For these reasons we selected the evergreen shrub Buxus sempervirens as a replacement, and we accept the fact that we will not enjoy the abundance of flowers in April/May.
Below more or less the same panorama-view by night, eliminated by the floodlight.
Here a winter view from inside the living room.
An autumn view with the Roji-path on the left and borrowed
scenery in the back.
The main O-karikomi and Hako-zukuri (shrubs clipped into boxes and straight lines). It will take a number of years to reach the sculpture like shape we have in mind.
|The sculpture represents a treasure ship carrying the Shichifukujin, "seven lucky Gods of Japan" (Shichi means seven, fuku means luck, and jin means god) or actually the "seven gods of good luck" of Chinese mythology. Sometimes these are referred to as the Shichigosan or Shichi Go San, which seems to have a different meaning but still relates to the number seven.|
Here yet an other close-up of the hako-zukuri
Also see: Buxus Sempervirens clipping.
|An autumn view of the hako zukuri full of spider webs.|
|A virgin winter view taken from a Mount Sumeru viewpoint.|
|Here a close-up of a snowy hako-zukuri in 2008.|
Actually every shrub in the garden gets karikomi or
hako-zukuri clipped and pruned. Rather then tackle
them one by one we will group them according to
similar visual characteristics.
Of the kokarikomi some have organic shapes but most of them are clipped in the even more abstract hako-zukuri style.

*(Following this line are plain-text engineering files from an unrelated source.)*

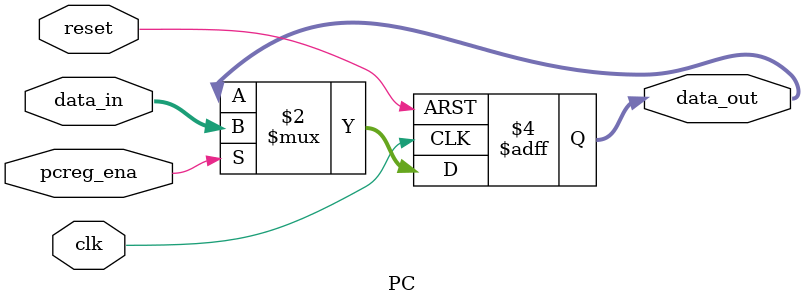
<source format=v>
`timescale 1ns / 1ps


module PC(
    input clk, 
    input reset, 
    input pcreg_ena,
    input [31 : 0] data_in,  // ´ÓÖ¸ÁîÖÐÈ¡³ö½øÐÐ·ûºÅÀ©Õ¹ºóµÃÀ´µÄ
    output reg [31 : 0] data_out
    );           

    always@(posedge clk or posedge reset) 
    begin
        if(reset)
        begin
            data_out<=32'h00400000;//
        end 
        else if(pcreg_ena)
            data_out<=data_in;
        
    end
endmodule


</source>
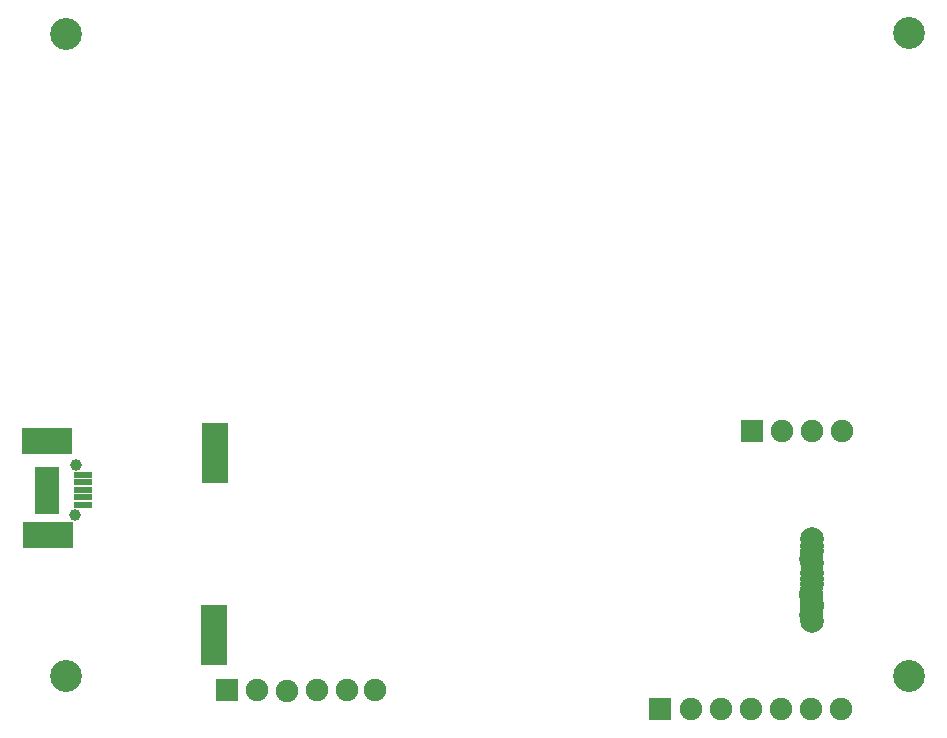
<source format=gbr>
G04 DipTrace 3.3.1.3*
G04 BottomMask.gbr*
%MOIN*%
G04 #@! TF.FileFunction,Soldermask,Bot*
G04 #@! TF.Part,Single*
%ADD53R,0.074803X0.074803*%
%ADD54C,0.074803*%
%ADD61C,0.106299*%
%ADD62C,0.07874*%
%ADD63C,0.03937*%
%ADD67R,0.061024X0.023622*%
%ADD73R,0.086614X0.204724*%
%ADD75C,0.082677*%
%ADD76R,0.082677X0.082677*%
%ADD99R,0.165354X0.086614*%
%FSLAX26Y26*%
G04*
G70*
G90*
G75*
G01*
G04 BotMask*
%LPD*%
D61*
X3375938Y612835D3*
X566161Y612088D3*
X566534Y2753264D3*
D99*
X504681Y1393635D3*
D62*
X3052806Y1068936D3*
X3052150Y1028647D3*
X3052675Y988358D3*
X3052937Y956337D3*
X3052806Y919592D3*
X3051756Y877203D3*
X3052675Y843083D3*
X3052281Y796101D3*
D53*
X2548272Y501539D3*
D54*
X2648488Y501064D3*
X2748488D3*
X2848488D3*
X2948488D3*
X3048488D3*
X3148488D3*
D61*
X3376210Y2754037D3*
D76*
X1066932Y1367993D3*
D75*
X1064887Y765896D3*
D73*
X1060121Y749945D3*
X1064626Y1353871D3*
D53*
X1104487Y564496D3*
D54*
X1204298Y563698D3*
X1304446Y563378D3*
X1404293Y564358D3*
X1504709Y564100D3*
X1596287Y564496D3*
D53*
X2852873Y1429038D3*
D54*
X2952622Y1428644D3*
X3052738Y1429072D3*
X3152600Y1429661D3*
D76*
X504681Y1267812D3*
D67*
X622224Y1182091D3*
Y1207681D3*
X624450Y1281808D3*
X622224Y1258862D3*
X622310Y1232786D3*
D99*
X505308Y1081895D3*
D76*
X504681Y1193320D3*
D63*
X596073Y1146997D3*
X601747Y1316585D3*
D62*
X3052009Y1045982D3*
X3051615Y1002412D3*
X3052009Y934696D3*
X3051484Y889945D3*
X3050172Y815142D3*
X3052272Y851231D3*
M02*

</source>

The second larges karikomi is large enough to
qualify as O-karikomi.
This karikomi mountain-range as part of the tsukiyama landscape, is getting shape.
The original Rhododendrons had to make place for this Prunus lusitanica, that grows great.
View from "Turtle island".
There are a number of low buxus composites. These are clipped to become a single "disc" representing a low mountain and thus forming the transition from the the Ginshanada and tsukiyama "empty space", to the bordering mountain-scape in the background.
This "drop of water" shaped
Euonymus Japonicus Compactus" is a
large-leaved shrub in the foreground
The small-leaved Buxus sempervirens in the back reinforce the gardens depth impression.
These are hako-zukuri (box pruning) shaped and hence more abstract then the organic Kokarikomi.
Kokarikomi refers to the use of one plant, clipped and shaped as desired. "Ko" means "small".
The highest shrubs, left of the top-center and one just behind the deep-red Acer Palmatum"Blood good" that stands just behind the chouzubachi as part of the second tsukubai facility, are Juniperus media "blue" conifer that further enhance the depth impression due to absence of leaves or at least leaves being indistinguishable.
Note: The examples will only display correctly after the page has fully loaded !
It is not an exact-science to draw the line between garden-elements
to distinguish between elements such as tsukiyama, ginshanada,
(O-) karikomi, hako-zukuri, stone-settings, islands, borrowed-scenery and so on.
Under each subject, or better subject-area,
we try to show examples with focus on the main subject.
Often an example will be in a context with other elements.